PAGE TEXT ::

I had a chat with the authors of the report, Dr. Louca-Mai Brady and Berni Graham, about how they conducted the research. And with Georgia Hyde-Dryden from our Development and Impact team, who spoke about how this report could help develop future services. We also discussed what volunteering with vulnerable families looks like in practice, what worked and what some of the challenges were. And you can find a link to the report on this episode's webpage. I began by asking Georgia to give us an overview of the report.

Georgia:
This was a rapid literature review commissioned by the NSPCC's Development and Impact Team in 2020, and it was to explore the current research evidence on involving volunteers in delivering services to support families. And in particular for this review, we wanted to focus on the involvement of volunteers in services supporting families, children under the age of five. And so it forms part of a flow of learning, if you like, from scoping and from research and insights activities which informs the work of the Development and Impact team when we’re developing and scaling up our services.

Ali:
Great, thanks for that Georgia. Berni, could you give us a little bit of an overview about what you were aiming to find out?

Berni:
We aimed to find out what roles volunteers undertook and what helped or hindered this work and what the volunteers and the families and the organisations got from using volunteers.

Ali:
Great. Thank you, Berni. So I guess my next question is how you went about doing this review and how easy it was to find relevant literature. Louca-Mai, could you talk us through that please?

Louca-Mai:
Yes, of course. So although rapid, this review was designed to be as thorough, transparent and robust as possible. At the outset, we agreed the search terms and other parameters with Georgia and her colleagues at the NSPCC. And from there, we researched nationally and internationally for academic articles and research and evaluation reports on this topic. The details of how we did this are included in a protocol at the end of the report.

RECORDS ::

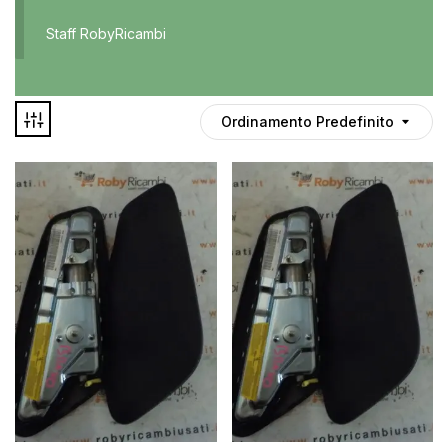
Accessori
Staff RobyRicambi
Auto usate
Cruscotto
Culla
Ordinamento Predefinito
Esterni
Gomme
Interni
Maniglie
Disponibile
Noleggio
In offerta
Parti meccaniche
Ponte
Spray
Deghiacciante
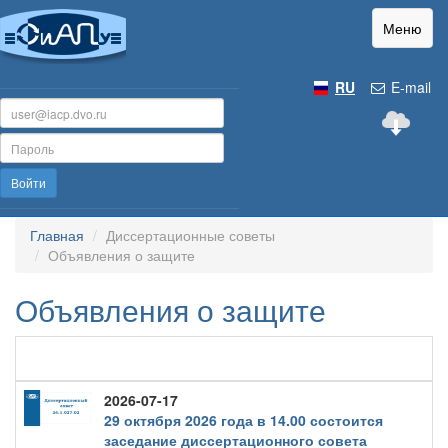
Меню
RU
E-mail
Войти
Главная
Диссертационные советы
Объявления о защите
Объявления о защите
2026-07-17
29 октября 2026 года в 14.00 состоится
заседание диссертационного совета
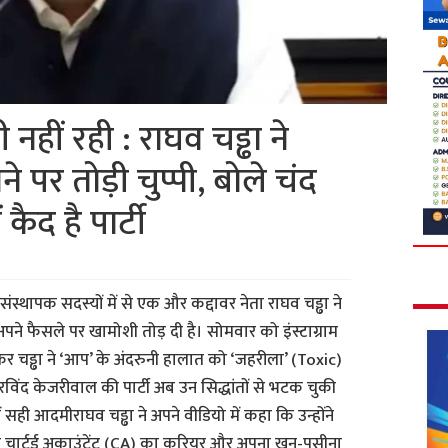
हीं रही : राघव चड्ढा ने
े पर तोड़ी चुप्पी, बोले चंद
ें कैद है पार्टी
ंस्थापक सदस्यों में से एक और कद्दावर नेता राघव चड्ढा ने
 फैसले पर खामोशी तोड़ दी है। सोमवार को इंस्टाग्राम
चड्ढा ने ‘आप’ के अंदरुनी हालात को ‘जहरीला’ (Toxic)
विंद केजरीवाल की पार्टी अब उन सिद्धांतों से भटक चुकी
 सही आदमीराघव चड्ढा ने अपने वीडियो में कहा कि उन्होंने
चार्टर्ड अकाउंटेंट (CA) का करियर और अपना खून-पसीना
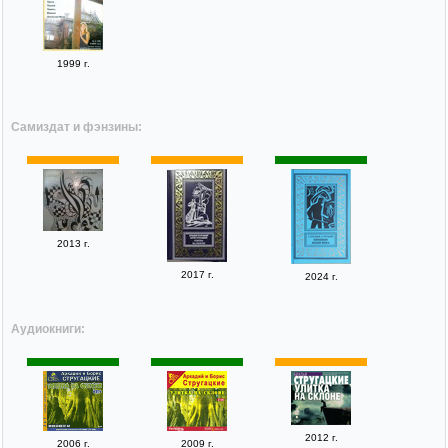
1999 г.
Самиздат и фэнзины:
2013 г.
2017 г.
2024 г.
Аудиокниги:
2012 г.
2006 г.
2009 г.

--

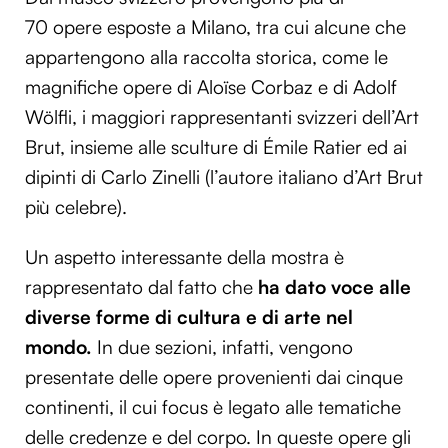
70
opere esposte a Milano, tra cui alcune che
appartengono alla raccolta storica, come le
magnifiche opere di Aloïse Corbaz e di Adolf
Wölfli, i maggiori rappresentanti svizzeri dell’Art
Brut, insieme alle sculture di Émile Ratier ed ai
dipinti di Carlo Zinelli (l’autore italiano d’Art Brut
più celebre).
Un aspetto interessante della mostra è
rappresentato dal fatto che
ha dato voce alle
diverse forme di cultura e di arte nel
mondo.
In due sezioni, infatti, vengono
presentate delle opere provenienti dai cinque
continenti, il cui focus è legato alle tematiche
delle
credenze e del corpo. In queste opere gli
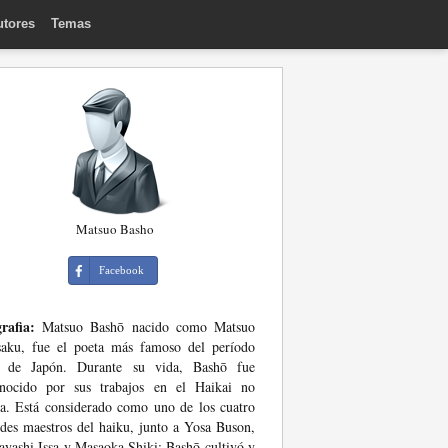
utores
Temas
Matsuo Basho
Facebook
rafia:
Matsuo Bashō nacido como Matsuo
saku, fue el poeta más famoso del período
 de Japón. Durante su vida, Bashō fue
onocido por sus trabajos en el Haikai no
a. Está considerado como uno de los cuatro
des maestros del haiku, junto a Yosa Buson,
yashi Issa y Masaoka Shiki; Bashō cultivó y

TASK SET ::
- 1) According to the interview transcript, who commissioned the rapid literature review, and in what year?
- 2) Copy everything in the interview transcript from "I had a chat" down to "overview of the report.", changing "chat" to "conversation".

EXERCISE RESULTS ::
- 1) The NSPCC's Development and Impact Team commissioned it in 2020.

- 2)
I had a conversation with the authors of the report, Dr. Louca-Mai Brady and Berni Graham, about how they conducted the research. And with Georgia Hyde-Dryden from our Development and Impact team, who spoke about how this report could help develop future services. We also discussed what volunteering with vulnerable families looks like in practice, what worked and what some of the challenges were. And you can find a link to the report on this episode's webpage. I began by asking Georgia to give us an overview of the report.